Opportunity funds make it sound like the fund manager is having loads of fun. No market cap, sectors or themes to restrict him. He can run wherever he smells opportunity, drop the stock like a hot potato and his investors (or boss) won't question him on his aggressive churning of the portfolio. In fact, that will be a given.
Obviously, with such a mandate, the complexion of the fund can change rapidly. It could be a mid-cap offering for three months of the year and a large-cap for the next six before taking a mid-cap slant again. This makes benchmarking a tough call. So the best way to look at them is to see how they are faring vis-à-vis their peers.
Franklin India Opportunities and HSBC India Opportunities are similar on a few crucial fronts. Besides the identical objective, they were launched at the same time and each manage assets between Rs 700 and Rs 1,000 crore. Probe a little further and there still appears to be no difference. Both are bold when it comes to holding cash, if the need be, and will change their market cap bias to suit their own perceptions of the market.
What's more, they even share identical performance dates: best (starting June 14, 2006) and worst (May 12, 2006) monthly performance, best quarterly performance (June 14, 2006) and one-year performance (starting May 3, 2005 for Franklin and a day earlier for HSBC).
But look beneath the surface and the two are clearly separate identities with their own distinctive styles. Though HSBC has a slightly higher average equity allocation of 95.45 per cent as compared to Franklin, which is at 93.44 per cent, the aggression at Franklin is more.
Franklin Opportunities takes its opportunistic objective very seriously. It looks for opportunities where it could make a fast buck and then gallantly places its bets on them. As a result, the fund holds fewer stocks than HSBC and takes higher positions in them. HSBC has averaged at around 50 stocks in its monthly portfolio while Franklin has been at just 32. Naturally, this makes Franklin a more riskier proposition specially if a pick goes wrong.
For instance, Franklin Opportunities and HSBC Opportunities have dabbled in the 'risky' arena of real estate stocks. Both picked up Ansal Properties in December 2006. But it occupied 4.5 per cent of Franklin's portfolio and only 0.62 per cent of HSBC's. HSBC sold the very next month and could have made a profit on it. But now, the price has been hammered and Franklin still holds on to it.
DS Kulkarni Developers was another stock that both picked up at different times. In tune with their style, HSBC had a 0.56 per cent exposure to the stock but Franklin had 2.30 per cent. Looking at their entry and exit months, it is questionable as to whether they made a substantial gain, if any at all. Franklin also invested very briefly in Sobha Developers (3.92 per cent) while HSBC considered Mahindra Gesco (1.43 per cent).

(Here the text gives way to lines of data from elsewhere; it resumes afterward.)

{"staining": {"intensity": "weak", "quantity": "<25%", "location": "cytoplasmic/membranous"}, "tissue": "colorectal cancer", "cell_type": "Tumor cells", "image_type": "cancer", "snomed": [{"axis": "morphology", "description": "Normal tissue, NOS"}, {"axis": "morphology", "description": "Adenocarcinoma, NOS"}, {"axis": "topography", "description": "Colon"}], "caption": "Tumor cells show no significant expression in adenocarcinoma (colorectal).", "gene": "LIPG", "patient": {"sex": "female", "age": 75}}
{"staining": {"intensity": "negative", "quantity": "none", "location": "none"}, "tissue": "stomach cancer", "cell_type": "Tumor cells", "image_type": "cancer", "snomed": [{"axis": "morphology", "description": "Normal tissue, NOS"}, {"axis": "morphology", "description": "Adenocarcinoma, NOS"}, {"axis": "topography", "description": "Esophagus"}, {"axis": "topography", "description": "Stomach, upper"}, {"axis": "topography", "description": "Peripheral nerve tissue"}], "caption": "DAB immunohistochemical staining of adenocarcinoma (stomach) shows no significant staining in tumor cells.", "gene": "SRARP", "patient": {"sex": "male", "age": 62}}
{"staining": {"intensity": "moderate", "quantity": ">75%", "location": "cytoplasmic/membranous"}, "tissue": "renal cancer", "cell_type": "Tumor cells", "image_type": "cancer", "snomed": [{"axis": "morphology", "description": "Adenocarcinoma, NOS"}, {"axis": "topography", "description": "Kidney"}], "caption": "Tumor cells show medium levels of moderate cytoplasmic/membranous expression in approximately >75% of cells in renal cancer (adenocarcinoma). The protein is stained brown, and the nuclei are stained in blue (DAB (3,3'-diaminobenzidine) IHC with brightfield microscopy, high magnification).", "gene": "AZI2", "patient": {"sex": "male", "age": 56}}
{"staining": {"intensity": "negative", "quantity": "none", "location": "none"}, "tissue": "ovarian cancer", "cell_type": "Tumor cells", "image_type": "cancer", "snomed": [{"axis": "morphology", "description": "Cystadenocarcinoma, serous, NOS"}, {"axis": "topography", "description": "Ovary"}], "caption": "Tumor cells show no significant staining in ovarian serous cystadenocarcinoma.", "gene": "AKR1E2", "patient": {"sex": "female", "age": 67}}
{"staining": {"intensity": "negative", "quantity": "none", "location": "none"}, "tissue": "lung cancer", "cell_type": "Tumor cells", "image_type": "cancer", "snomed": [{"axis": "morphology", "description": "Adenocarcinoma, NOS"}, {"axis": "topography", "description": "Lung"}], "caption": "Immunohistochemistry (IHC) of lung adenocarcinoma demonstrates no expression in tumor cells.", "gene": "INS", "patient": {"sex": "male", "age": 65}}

In its stock selection too, Franklin has been more daring and has predominantly tilted towards mid-caps, unlike HSBC which has favoured large-caps. Though the free-wheeling nature of the funds can tilt them in any direction, this has broadly been the track record. Of course this held well for HSBC which started building up its large-cap positions ahead of the large-cap rally last year.
But the aggression is best manifested in Franklin's investing strategy. Neither fund manager subscribes to the buy-and-hold style. Franklin has held just five stocks since inception and HSBC just three. To further carry on the argument, Franklin has held 90 stocks for just four months or less and HSBC's corresponding figure is 83.
But Franklin just does not stop at holding the stock for a short period. What's distinctive is that the fund manager enters and exits the same stock rapidly.
Take Jet Airways. Franklin held it for two months (April-May 2005) before exiting and entering again for a month (November 2006). HSBC, on the other hand, bought the same stock in May 2005 and held on till it sold in February 2006.
SBI is another case in point. Franklin bought in March 2004 and sold the next month to re-enter in June 2005 and sell two months later. After that it has appeared in its monthly portfolio twice in 2006 and once in 2007. HSBC bought in May 2004 and sold it two years later. It appeared once later in February 2007.
Franklin bought RIL for five months in 2004, sold and bought again for two months that year. In 2005, it once again bought and sold on two separate occasions of three and two months each. The following year, it again picked up RIL for two months and this year, held it for just a month. HSBC bought the same stock in May 2005 and it still exists in the portfolio. Before that, it had held it for three separate periods in 2004 and 2005.
While both are risky propositions, Franklin Opportunities does take a higher risk and is more aggressive. But the aggression has paid off and the fund has delivered handsomely. If you are looking for a racy fund, this one fits the bill.
If you are happiest with a fund that fits neatly into a style box such as large-cap value, then these funds are not for you. But if being boxed in holds no appeal and you want a spicy addition to your portfolio, take your pick from the basket of opportunity funds.